> The problem
Below are records; reproduce exactly the lines from the one that has "Publié le vendredi 11 juillet à 19:57" through the one that has "Az e-mail címed", ends included, and nothing more.

> Extracted entries

------

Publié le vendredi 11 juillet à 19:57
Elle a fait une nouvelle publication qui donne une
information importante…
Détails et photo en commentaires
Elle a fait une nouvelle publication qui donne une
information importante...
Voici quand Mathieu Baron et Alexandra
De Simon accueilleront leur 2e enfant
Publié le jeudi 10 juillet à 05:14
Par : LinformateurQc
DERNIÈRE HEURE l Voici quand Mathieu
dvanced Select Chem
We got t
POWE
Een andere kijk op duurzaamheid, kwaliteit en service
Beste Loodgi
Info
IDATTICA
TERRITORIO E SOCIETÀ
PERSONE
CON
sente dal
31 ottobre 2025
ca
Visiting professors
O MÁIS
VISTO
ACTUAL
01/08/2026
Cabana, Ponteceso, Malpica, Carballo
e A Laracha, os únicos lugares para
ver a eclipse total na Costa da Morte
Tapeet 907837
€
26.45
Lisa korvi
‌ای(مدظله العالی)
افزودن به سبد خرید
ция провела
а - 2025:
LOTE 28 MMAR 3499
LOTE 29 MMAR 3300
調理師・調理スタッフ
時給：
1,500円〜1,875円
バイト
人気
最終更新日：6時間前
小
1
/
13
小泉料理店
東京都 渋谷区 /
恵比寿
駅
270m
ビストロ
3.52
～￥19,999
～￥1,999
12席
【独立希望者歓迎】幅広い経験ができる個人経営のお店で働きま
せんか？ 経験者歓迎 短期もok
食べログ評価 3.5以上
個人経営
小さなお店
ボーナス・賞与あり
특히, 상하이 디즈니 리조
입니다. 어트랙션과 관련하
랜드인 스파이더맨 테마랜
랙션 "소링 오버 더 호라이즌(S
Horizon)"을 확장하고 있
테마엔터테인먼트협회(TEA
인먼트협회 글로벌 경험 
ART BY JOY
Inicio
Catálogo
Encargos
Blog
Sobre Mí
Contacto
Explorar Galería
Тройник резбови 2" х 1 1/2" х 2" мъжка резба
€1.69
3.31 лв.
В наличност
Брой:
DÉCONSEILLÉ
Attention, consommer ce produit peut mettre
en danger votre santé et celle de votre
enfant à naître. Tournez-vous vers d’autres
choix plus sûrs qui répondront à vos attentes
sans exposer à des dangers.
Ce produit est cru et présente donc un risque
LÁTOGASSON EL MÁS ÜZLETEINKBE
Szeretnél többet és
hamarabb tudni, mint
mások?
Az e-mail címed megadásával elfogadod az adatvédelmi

------

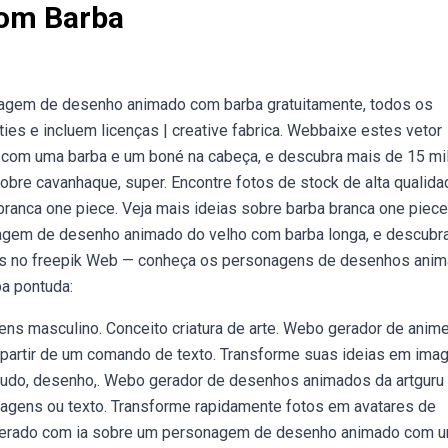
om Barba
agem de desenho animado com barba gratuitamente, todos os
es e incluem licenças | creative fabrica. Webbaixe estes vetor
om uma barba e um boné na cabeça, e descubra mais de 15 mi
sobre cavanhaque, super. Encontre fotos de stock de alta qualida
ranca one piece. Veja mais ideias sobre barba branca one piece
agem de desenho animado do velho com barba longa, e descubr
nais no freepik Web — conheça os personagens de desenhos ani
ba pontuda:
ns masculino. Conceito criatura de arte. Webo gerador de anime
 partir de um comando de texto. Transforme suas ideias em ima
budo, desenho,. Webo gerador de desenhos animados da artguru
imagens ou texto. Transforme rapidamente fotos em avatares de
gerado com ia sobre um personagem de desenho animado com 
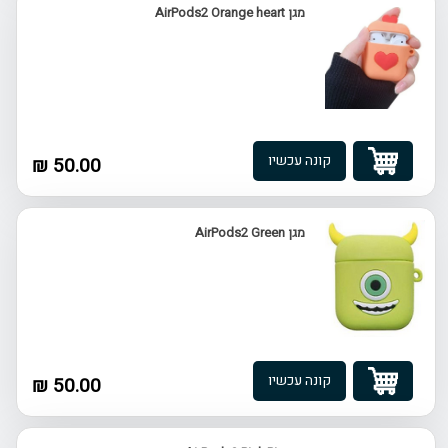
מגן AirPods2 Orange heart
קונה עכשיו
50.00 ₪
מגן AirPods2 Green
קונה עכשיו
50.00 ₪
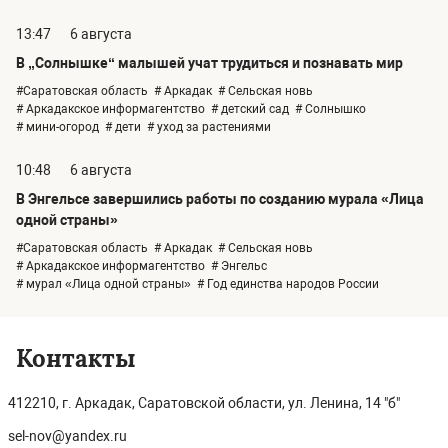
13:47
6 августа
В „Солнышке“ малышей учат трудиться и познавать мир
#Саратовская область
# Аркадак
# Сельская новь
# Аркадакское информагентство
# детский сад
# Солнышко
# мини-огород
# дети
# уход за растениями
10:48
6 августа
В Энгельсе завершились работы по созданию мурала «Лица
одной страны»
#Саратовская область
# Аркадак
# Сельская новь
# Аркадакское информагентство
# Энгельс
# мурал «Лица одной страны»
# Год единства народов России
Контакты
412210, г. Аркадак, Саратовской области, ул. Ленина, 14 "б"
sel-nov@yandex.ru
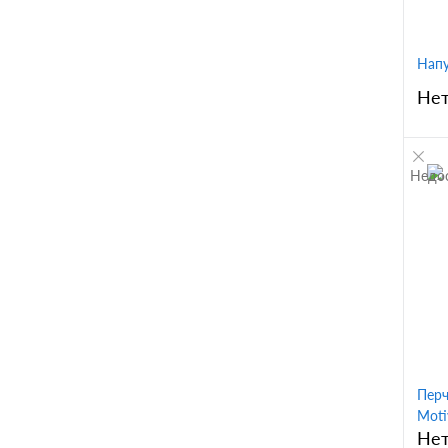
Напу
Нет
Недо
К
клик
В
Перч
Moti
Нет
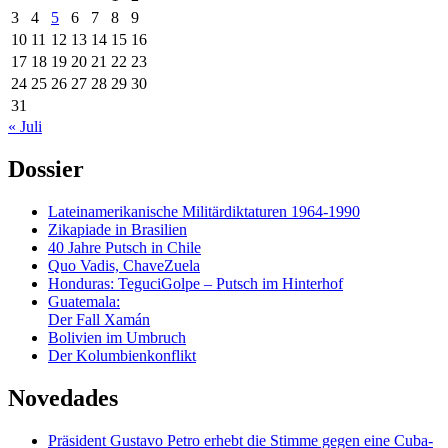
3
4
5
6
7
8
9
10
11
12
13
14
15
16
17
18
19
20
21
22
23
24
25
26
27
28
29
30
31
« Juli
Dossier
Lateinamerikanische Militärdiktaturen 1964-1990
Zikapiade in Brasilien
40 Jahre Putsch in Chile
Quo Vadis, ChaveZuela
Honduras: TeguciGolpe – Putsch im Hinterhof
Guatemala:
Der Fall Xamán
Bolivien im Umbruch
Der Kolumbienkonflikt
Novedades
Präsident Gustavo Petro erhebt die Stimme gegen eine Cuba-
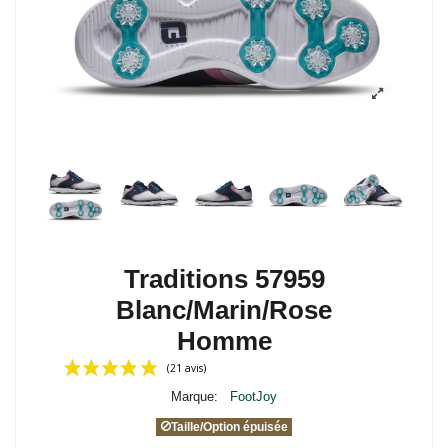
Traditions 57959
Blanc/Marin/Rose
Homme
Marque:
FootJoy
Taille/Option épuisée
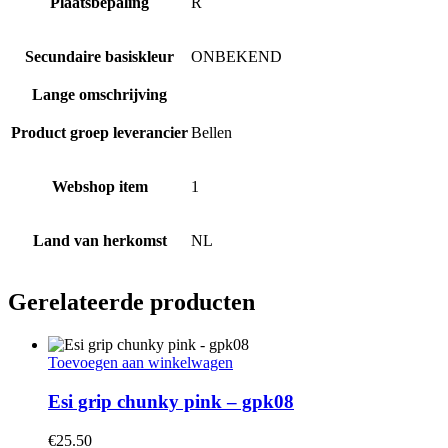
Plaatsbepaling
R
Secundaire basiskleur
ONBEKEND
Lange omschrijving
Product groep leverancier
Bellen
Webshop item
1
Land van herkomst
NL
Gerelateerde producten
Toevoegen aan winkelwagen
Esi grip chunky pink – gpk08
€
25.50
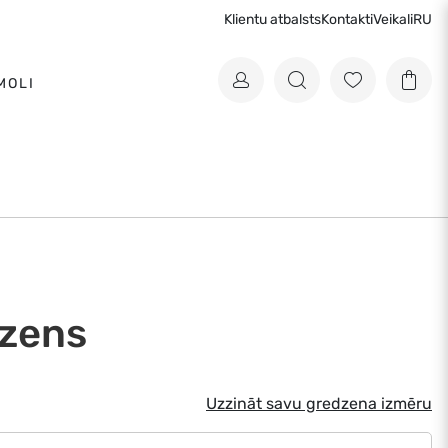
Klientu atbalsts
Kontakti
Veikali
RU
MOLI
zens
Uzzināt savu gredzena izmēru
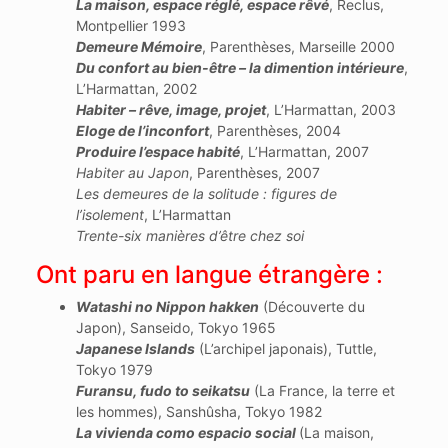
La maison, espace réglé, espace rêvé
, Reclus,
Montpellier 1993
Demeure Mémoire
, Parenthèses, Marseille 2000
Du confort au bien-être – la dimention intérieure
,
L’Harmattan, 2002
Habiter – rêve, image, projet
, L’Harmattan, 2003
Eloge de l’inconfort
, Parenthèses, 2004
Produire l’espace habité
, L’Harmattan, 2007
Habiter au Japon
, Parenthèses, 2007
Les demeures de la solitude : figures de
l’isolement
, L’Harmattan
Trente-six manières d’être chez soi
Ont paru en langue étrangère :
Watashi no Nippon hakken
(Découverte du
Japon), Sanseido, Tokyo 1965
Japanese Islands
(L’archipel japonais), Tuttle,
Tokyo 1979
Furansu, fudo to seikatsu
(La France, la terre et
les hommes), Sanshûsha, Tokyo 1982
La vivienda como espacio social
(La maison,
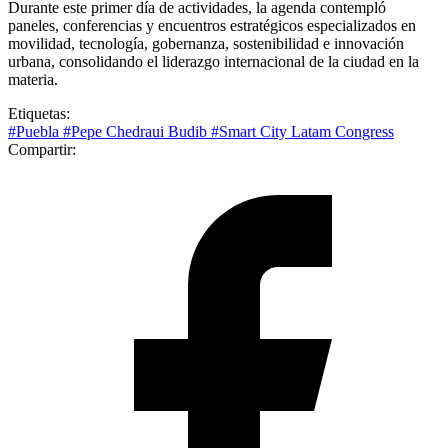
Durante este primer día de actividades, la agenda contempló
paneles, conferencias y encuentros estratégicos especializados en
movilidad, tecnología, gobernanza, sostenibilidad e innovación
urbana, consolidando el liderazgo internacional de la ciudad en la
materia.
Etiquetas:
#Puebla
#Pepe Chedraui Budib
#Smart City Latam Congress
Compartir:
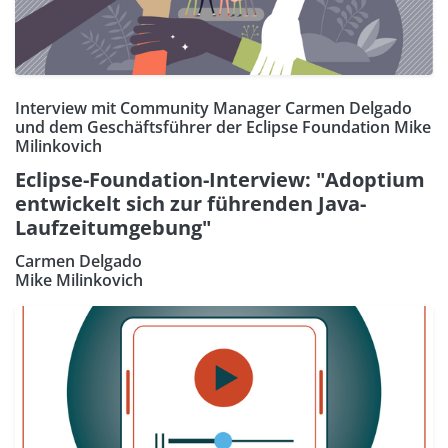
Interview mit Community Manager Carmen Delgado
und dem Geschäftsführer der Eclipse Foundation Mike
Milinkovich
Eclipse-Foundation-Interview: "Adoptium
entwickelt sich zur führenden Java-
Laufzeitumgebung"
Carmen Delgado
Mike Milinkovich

------

> Reply
Publié le vendredi 11 juillet à 19:57
Elle a fait une nouvelle publication qui donne une
information importante…
Détails et photo en commentaires
Elle a fait une nouvelle publication qui donne une
information importante...
Voici quand Mathieu Baron et Alexandra
De Simon accueilleront leur 2e enfant
Publié le jeudi 10 juillet à 05:14
Par : LinformateurQc
DERNIÈRE HEURE l Voici quand Mathieu
dvanced Select Chem
We got t
POWE
Een andere kijk op duurzaamheid, kwaliteit en service
Beste Loodgi
Info
IDATTICA
TERRITORIO E SOCIETÀ
PERSONE
CON
sente dal
31 ottobre 2025
ca
Visiting professors
O MÁIS
VISTO
ACTUAL
01/08/2026
Cabana, Ponteceso, Malpica, Carballo
e A Laracha, os únicos lugares para
ver a eclipse total na Costa da Morte
Tapeet 907837
€
26.45
Lisa korvi
‌ای(مدظله العالی)
افزودن به سبد خرید
ция провела
а - 2025:
LOTE 28 MMAR 3499
LOTE 29 MMAR 3300
調理師・調理スタッフ
時給：
1,500円〜1,875円
バイト
人気
最終更新日：6時間前
小
1
/
13
小泉料理店
東京都 渋谷区 /
恵比寿
駅
270m
ビストロ
3.52
～￥19,999
～￥1,999
12席
【独立希望者歓迎】幅広い経験ができる個人経営のお店で働きま
せんか？ 経験者歓迎 短期もok
食べログ評価 3.5以上
個人経営
小さなお店
ボーナス・賞与あり
특히, 상하이 디즈니 리조
입니다. 어트랙션과 관련하
랜드인 스파이더맨 테마랜
랙션 "소링 오버 더 호라이즌(S
Horizon)"을 확장하고 있
테마엔터테인먼트협회(TEA
인먼트협회 글로벌 경험 
ART BY JOY
Inicio
Catálogo
Encargos
Blog
Sobre Mí
Contacto
Explorar Galería
Тройник резбови 2" х 1 1/2" х 2" мъжка резба
€1.69
3.31 лв.
В наличност
Брой:
DÉCONSEILLÉ
Attention, consommer ce produit peut mettre
en danger votre santé et celle de votre
enfant à naître. Tournez-vous vers d’autres
choix plus sûrs qui répondront à vos attentes
sans exposer à des dangers.
Ce produit est cru et présente donc un risque
LÁTOGASSON EL MÁS ÜZLETEINKBE
Szeretnél többet és
hamarabb tudni, mint
mások?
Az e-mail címed megadásával elfogadod az adatvédelmi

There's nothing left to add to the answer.